Many people are put off making their own dried sage because they think the process involved is too complex.
Admittedly it does require the application of certain techniques which can at first seem daunting, in terms of picking the herb, sticking it in the oven and then scrunching up the baked leaves.
But if the actual methodology can be mastered, the thrill and satisfaction one finds in the actual scrunching of the actual baked sage leaves themselves is actually one of the actual delights of actual modern living.
100 sage leaves
These are normally found on sage plants and can be easily picked by grabbing the sage bush and pulling them off. This can be done either individually or by the handful – use whichever method you find suitable. If your goal is to make large quantities of dried sage, consider the use of garden shears or, if you decide on preparing particularly large quantities, consider hiring a fleet of combine harvesters.
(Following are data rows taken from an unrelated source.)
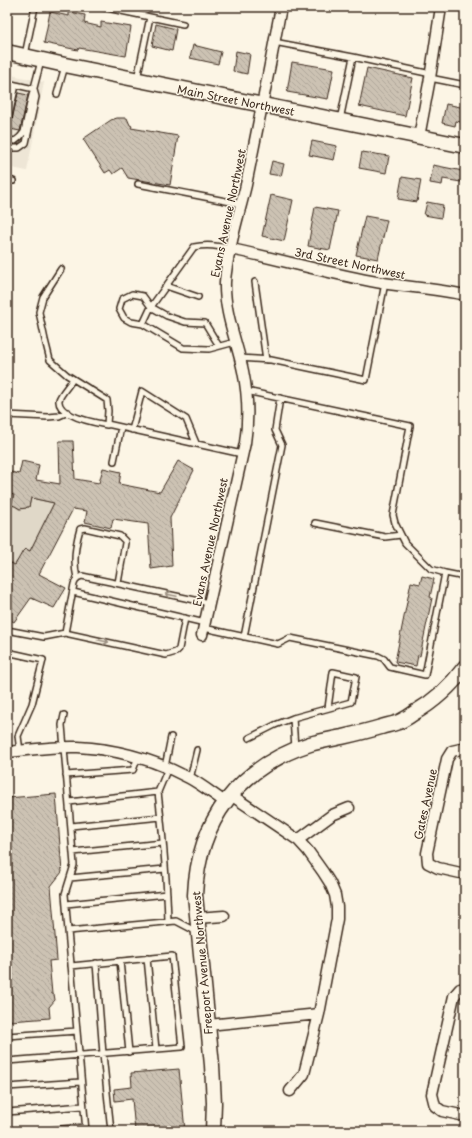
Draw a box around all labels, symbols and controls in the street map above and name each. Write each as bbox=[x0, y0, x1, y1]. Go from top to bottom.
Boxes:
street label: Main Street Northwest bbox=[176, 80, 297, 120]
street label: Evans Avenue Northwest bbox=[206, 147, 250, 279]
street label: 3rd Street Northwest bbox=[293, 243, 408, 283]
street label: Evans Avenue Northwest bbox=[188, 476, 232, 608]
one-way arrow bbox=[165, 590, 178, 598]
one-way arrow bbox=[97, 638, 110, 646]
street label: Gates Avenue bbox=[409, 767, 441, 841]
street label: Freeport Avenue Northwest bbox=[187, 890, 217, 1036]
Lay out the sage leaves on a baking tray. Personally I prefer a herringbone pattern, allowing the heat to pass gently over the leaves, which experience no pain but are simply sent to sleep as they rest on the tray. I know some people use zigzag patterns or a kind of Jackson Pollock approach – these have their merits and so it may be worth experimenting.
The next stage is to put the tray, along with the leaves pre-positioned on it, into the oven. I know from previous experience that omitting this stage produces quite poor results.
The oven needs to be pre-heated to 80 degrees Centigrade, or 194 Kilometres in metric measurement.
Leave the sage in the oven for roughly sixty minutes to an hour.
Sage is used throughout industry in many important processes. In the chemical industry, for instance, it is added to people’s baked potatoes in the Baked Potato Making process of staff canteens. The world of accountancy is almost entirely dependent on the herb, of course. And not many people realise that sage is a key constituent of the sage and onion stuffing that we all know so well.
After 3,600 seconds, the sage should be ready.
On removal from the oven, you’ll notice that the leaves have shrunk and twisted. This is nothing to be depressed about! Life’s too short – there are far more important problems in life than a few baked sage leaves. Try to think positively. Lighten up. What about those poor migrants?
After the leaves have cooled down, the scrunching process can begin. If you’re a novice, it may be worth organising a test scrunch using a side plate and a couple of sample leaves. Once you have mastered the technique, scrunching proper can begin.
As you can see from the above picture, the scrunching process is now in full swing. At the end of all this, a complete dish of scrunched sage is produced.
Here’s one I prepared earlier …
Although it has a very similar appearance, it in fact tastes far better than that stuff you get when you empty out your Hoover bag.
Now comes the question: “How do I store my sage?”. My ‘sagestion’ (get it??!) is to use a Tesco‘s sage jar. Empty out all the sage that’s already in the jar and replace it with your own.
Serving suggestion: try dried sage on your cornflakes, first thing in the morning, for a really unusual start to the day.